In connection with the Quarterly Report on Form 10-Q of Hilton Worldwide Holdings Inc. (the "Company") for the quarterly period ended March 31, 2015 as filed with the Securities and Exchange Commission on the date hereof (the "Report"), I, Kevin J. Jacobs, Executive Vice President and Chief Financial Officer of the Company, certify, pursuant to 18 U.S.C. Section 1350, as adopted pursuant to Section 906 of the Sarbanes-Oxley Act of 2002, that:
    
1.
The Report fully complies with the requirements of Section 13(a) or 15(d) of the Securities Exchange Act of 1934; and

2.
The information contained in the Report fairly presents, in all material respects, the financial condition and results of operations of the Company.
 
By:
/s/ Kevin J. Jacobs
 
Kevin J. Jacobs
 
Executive Vice President and Chief Financial Officer
 
(Principal Financial Officer)


April 29, 2015

A signed original of this certification required by Section 906, or other document authenticating, acknowledging, or otherwise adopting the signature that appears in typed form within the electronic version of this written statement required by Section 906, has been provided to the Company and will be retained by the Company and furnished to the Securities and Exchange Commission or its staff upon request. The foregoing certification is being furnished solely pursuant to 18 U.S.C. Section 1350 and is not being filed as part of the Report or as a separate disclosure document.







Exhibit 99.1

SECTION 13(r) DISCLOSURE
After Hilton Worldwide Holdings Inc. (“Hilton”) filed its Form 10-K for the fiscal year ended December 31, 2014 with the Securities and Exchange Commission (the “SEC”), Travelport Worldwide Limited (“Travelport Worldwide”) which may be considered an affiliate of The Blackstone Group L.P. (“Blackstone”), and, therefore, an affiliate of Hilton, filed the disclosure reproduced below with respect to such period, in accordance with Section 13(r) of the Securities Exchange Act of 1934, as amended. As of the date Hilton filed its Form 10-Q for the quarter ended March 31, 2015 with the SEC, neither Blackstone nor Travelport Worldwide had filed its Form 10-Q for such period. Therefore, the disclosures reproduced below do not include information for the quarter ended March 31, 2015. Hilton did not independently verify or participate in the preparation of any of these disclosures.
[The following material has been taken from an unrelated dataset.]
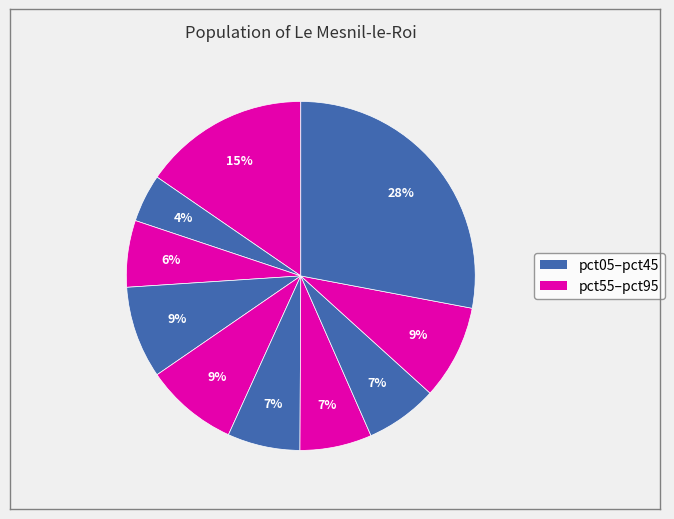

How many segments does this pie chart have?

10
Travelport Worldwide included the following disclosure in its Annual Report on Form 10-K for the fiscal year ended December 31, 2014 :

Iran Sanctions Disclosure

As part of our global business in the travel industry, we provide certain passenger travel related Travel Commerce Platform and Technology Services to Iran Air. We also provide certain Technology Services to Iran Air Tours. All of these services are either exempt from applicable sanctions prohibitions pursuant to a statutory exemption permitting transactions ordinarily incident to travel or, to the extent not otherwise exempt, specifically licensed by the U.S. Office of Foreign Assets Control. Subject to any changes in the exempt/licensed status of such activities, we intend to continue these business activities, which are directly related to and promote the arrangement of travel for individuals.
The gross revenue and net profit attributable to these activities for the year ended December 31, 2014 were approximately $660,000 and $470,000, respectively.